2013-11-14 11:02:25.275 +0400 splunkd started (build 182037)
Cannot open manifest file inside "/opt/splunk/var/lib/splunk/audit/db/db_1384412455_1384412455_624/rawdata": No such file or directory
splunkd: /opt/splunk/p4/splunk/branches/6.0.0/src/util/EventLoop.cpp:1756: virtual PolledReadPipe::~PolledReadPipe(): Assertion `!isActive()' failed.

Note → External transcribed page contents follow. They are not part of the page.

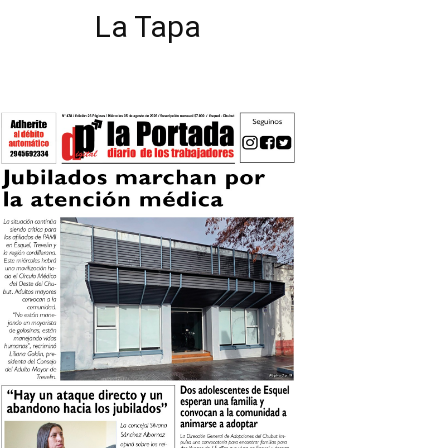
La Tapa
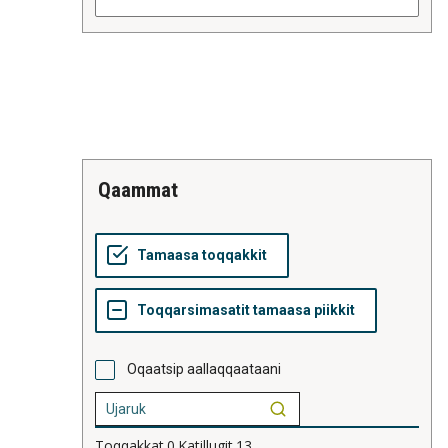
qaammat
Oqaatsip aallaqqaataani
Toqqakkat
0
Katillugit
13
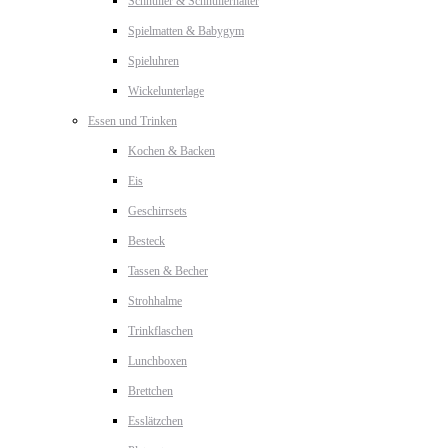
Schnuller & Schnullerhalter
Spielmatten & Babygym
Spieluhren
Wickelunterlage
Essen und Trinken
Kochen & Backen
Eis
Geschirrsets
Besteck
Tassen & Becher
Strohhalme
Trinkflaschen
Lunchboxen
Brettchen
Esslätzchen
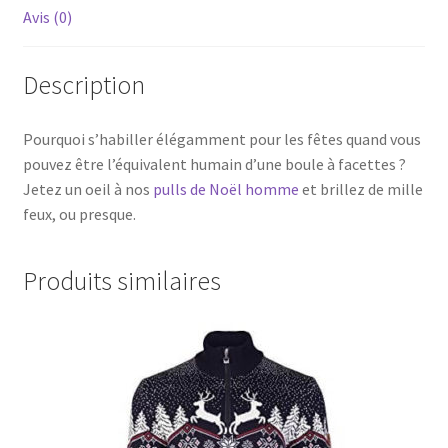
Avis (0)
Description
Pourquoi s’habiller élégamment pour les fêtes quand vous
pouvez être l’équivalent humain d’une boule à facettes ?
Jetez un oeil à nos
pulls de Noël homme
et brillez de mille
feux, ou presque.
Produits similaires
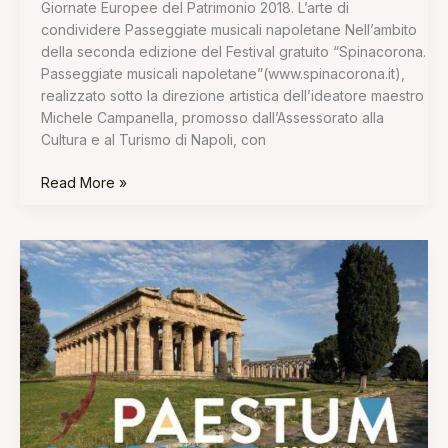
Giornate Europee del Patrimonio 2018. L’arte di
condividere Passeggiate musicali napoletane Nell’ambito
della seconda edizione del Festival gratuito “Spinacorona.
Passeggiate musicali napoletane”(www.spinacorona.it),
realizzato sotto la direzione artistica dell’ideatore maestro
Michele Campanella, promosso dall’Assessorato alla
Cultura e al Turismo di Napoli, con
Read More »
2018:
un
nuovo
anno
a
Paestum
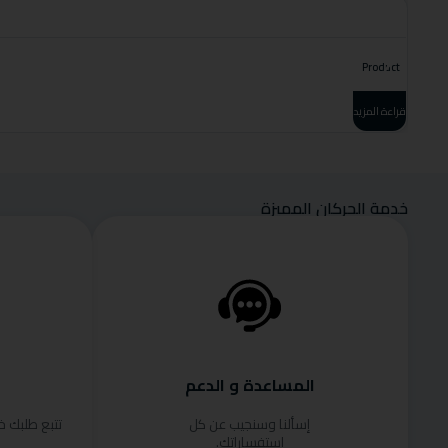
Product
قراءة المزيد
خدمة الحركان المميزة
المساعدة و الدعم
إسألنا وسنجيب عن كل
تتبع طلبك 
استفساراتك.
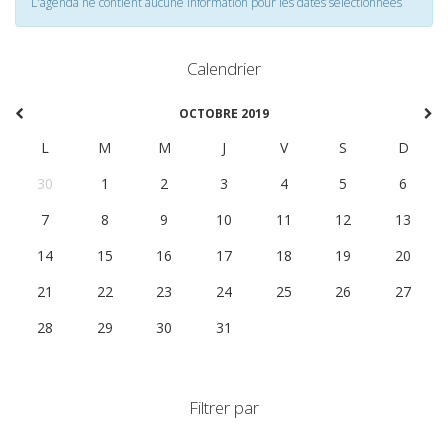
L'agenda ne contient aucune information pour les dates selectionnées
Calendrier
OCTOBRE 2019
L
M
M
J
V
S
D
30
1
2
3
4
5
6
7
8
9
10
11
12
13
14
15
16
17
18
19
20
21
22
23
24
25
26
27
28
29
30
31
1
2
3
Filtrer par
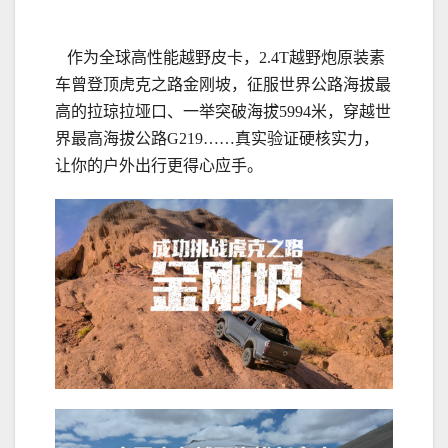
作为全球高性能越野皮卡，2.4T越野炮原装素
车曾登顶虎克之路金刚坡，征服世界公路海拔最
高的拉琼拉垭口、一举突破海拔5994米，穿越世
界最高海拔公路G219……真实验证硬核实力，
让你的户外出行更得心应手。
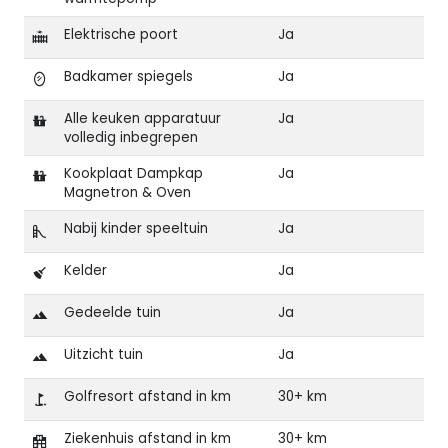
Elektrische poort
Ja
Badkamer spiegels
Ja
Alle keuken apparatuur
Ja
volledig inbegrepen
Kookplaat Dampkap
Ja
Magnetron & Oven
Nabij kinder speeltuin
Ja
Kelder
Ja
Gedeelde tuin
Ja
Uitzicht tuin
Ja
Golfresort afstand in km
30+ km
Ziekenhuis afstand in km
30+ km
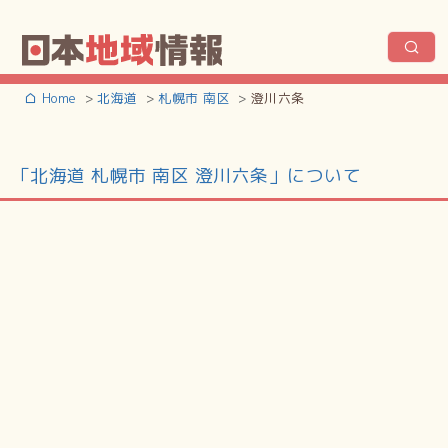
Home
北海道
札幌市 南区
澄川六条
「北海道 札幌市 南区 澄川六条」について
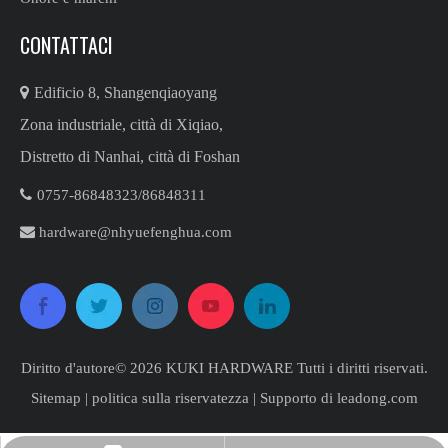
CONTATTACI

Edificio 8, Shangenqiaoyang
Zona industriale, città di Xiqiao,
Distretto di Nanhai, città di Foshan

0757-86848323/86848311​​​​​​​

hardware@nhyuefenghua.com
Diritto d'autore©
2026
​​​​​​​ KUKI HARDWARE Tutti i diritti riservati.
Sitemap
|
politica sulla riservatezza
| Supporto di
leadong.com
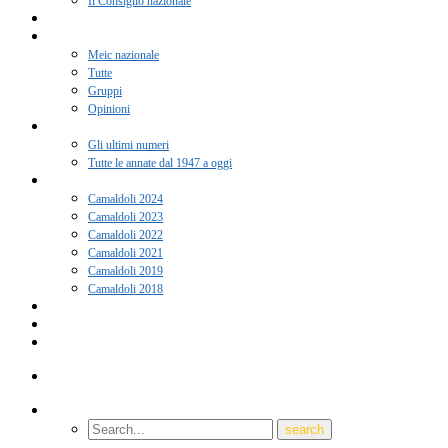
Il Consiglio nazionale
Adesione 2026
Notizie
Meic nazionale
Tutte
Gruppi
Opinioni
Rivista “Coscienza”
Gli ultimi numeri
Tutte le annate dal 1947 a oggi
Camaldoli
Camaldoli 2024
Camaldoli 2023
Camaldoli 2022
Camaldoli 2021
Camaldoli 2019
Camaldoli 2018
Gruppi locali
Contatti
Amici del Meic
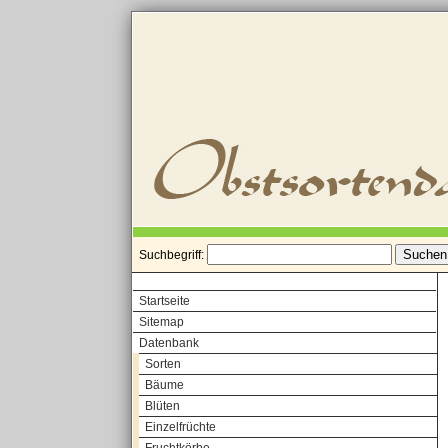
Suchbegriff:
Startseite
Sitemap
Datenbank
Sorten
Bäume
Blüten
Einzelfrüchte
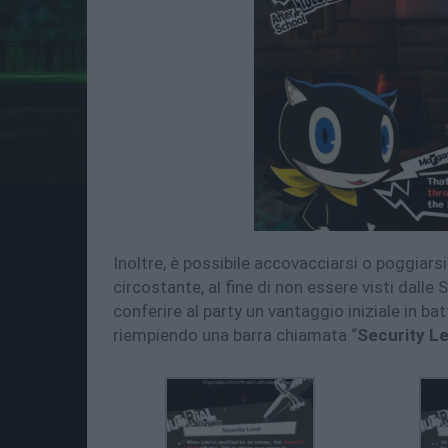
Inoltre, è possibile accovacciarsi o poggiars
circostante, al fine di non essere visti dalle
conferire al party un vantaggio iniziale in ba
riempiendo una barra chiamata “
Security Le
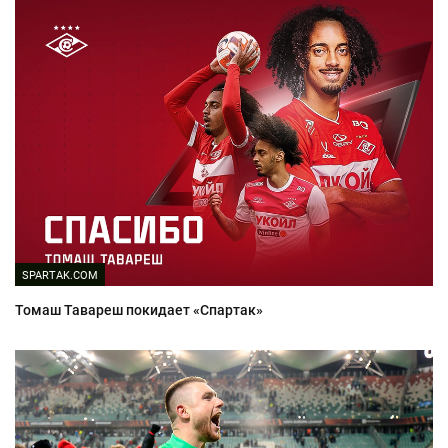
SPARTAK.COM
Томаш Тавареш покидает «Спартак»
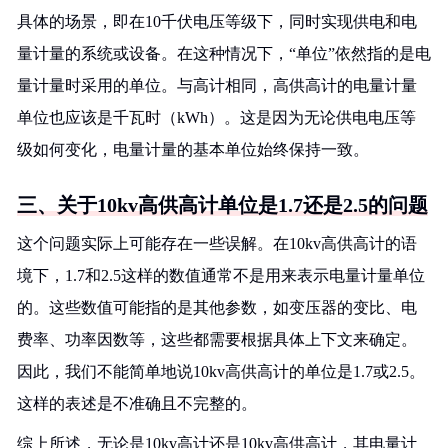
具体的场景，即在10千伏电压等级下，同时实现供电和电
量计量的系统或设备。在这种情况下，“单位”依然指的是电
量计量时采用的单位。与高计相同，高供高计的电量计量
单位也应该是千瓦时（kWh）。这是因为无论供电电压等
级如何变化，电量计量的基本单位始终保持一致。
三、关于10kv高供高计单位是1.7还是2.5的问题
这个问题实际上可能存在一些误解。在10kv高供高计的语
境下，1.7和2.5这样的数值通常不是用来表示电量计量单位
的。这些数值可能指的是其他参数，如变压器的变比、电
费率、功率因数等，这些都需要根据具体上下文来确定。
因此，我们不能简单地说10kv高供高计的单位是1.7或2.5。
这样的表述是不准确且不完整的。
综上所述，无论是10kv高计还是10kv高供高计，其电量计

/etc/debian_version: squeeze/sid
glibc version: 2.11.1
glibc release: stable
Last errno: 11
Threads running: 40
argv: [splunkd -p 8089 start]
Thread: "archivereader", did_join=0, ready_to_run=Y, main_thread=N
First 8 bytes of Thread token @0x7f4db7c2b330:
00000000 00 f7 bf b7 4d 7f 00 00 |....M...|
00000008
x86 CPUID registers:
0: 0000000A 756E6547 6C65746E 49656E69
1: 00010676 04040800 000CE3BD BFEBFBFF
2: 05B0B101 005657F0 00000000 2CB4304E
3: 00000000 00000000 00000000 00000000
4: 00000000 00000000 00000000 00000000
5: 00000040 00000040 00000003 00002220
6: 00000001 00000002 00000001 00000000
7: 00000000 00000000 00000000 00000000
8: 00000400 00000000 00000000 00000000
9: 00000000 00000000 00000000 00000000
A: 07280202 00000000 00000000 00000503
80000000: 80000008 00000000 00000000 00000000
80000001: 00000000 00000000 00000001 20000800
80000002: 65746E49 2952286C 6F655820 2952286E
80000003: 55504320 20202020 20202020 45202020
80000004: 30353435 20402020 30302E33 007A4847
80000005: 00000000 00000000 00000000 00000000
80000006: 00000000 00000000 18008040 00000000
80000007: 00000000 00000000 00000000 00000000
80000008: 00003026 00000000 00000000 00000000
terminating...
We've already tried repair with splunk-fsck but no result and in fact there were no corrupted indexes. The directory that is stated in the crash-message exists, but not sure about manifest file. Here's what in stated directory:
root@css-prod-back:/opt/splunk/bin# ls /opt/splunk/var/lib/splunk/audit/db/db_1384412390_1384412390_623/rawdata/
0 slicesv2.dat
And here's another directory that splunk doesn't complain at:
root@css-prod-back:/opt/splunk/bin# ls /opt/splunk/var/lib/splunk/audit/db/db_1351635002_1351550304_461/rawdata/
journal.gz slicemin.dat slices.dat slicesv2.dat
Seems it's the same problem like here: http://answers.splunk.com/answers/108806/splunkd-keeps-on-crashing-crashing-thread-archivereader?page=1&focusedAnswerId=111215#111215 And unfourtunately it's not square bracket case like here: http://answers.splunk.com/answers/110135/splunk-crashing
So how to rebuid this "missing" manifest file (if the reason in it really)? What is its exact name? Why could this happen?
Thanks in advance for help, it is vital for us.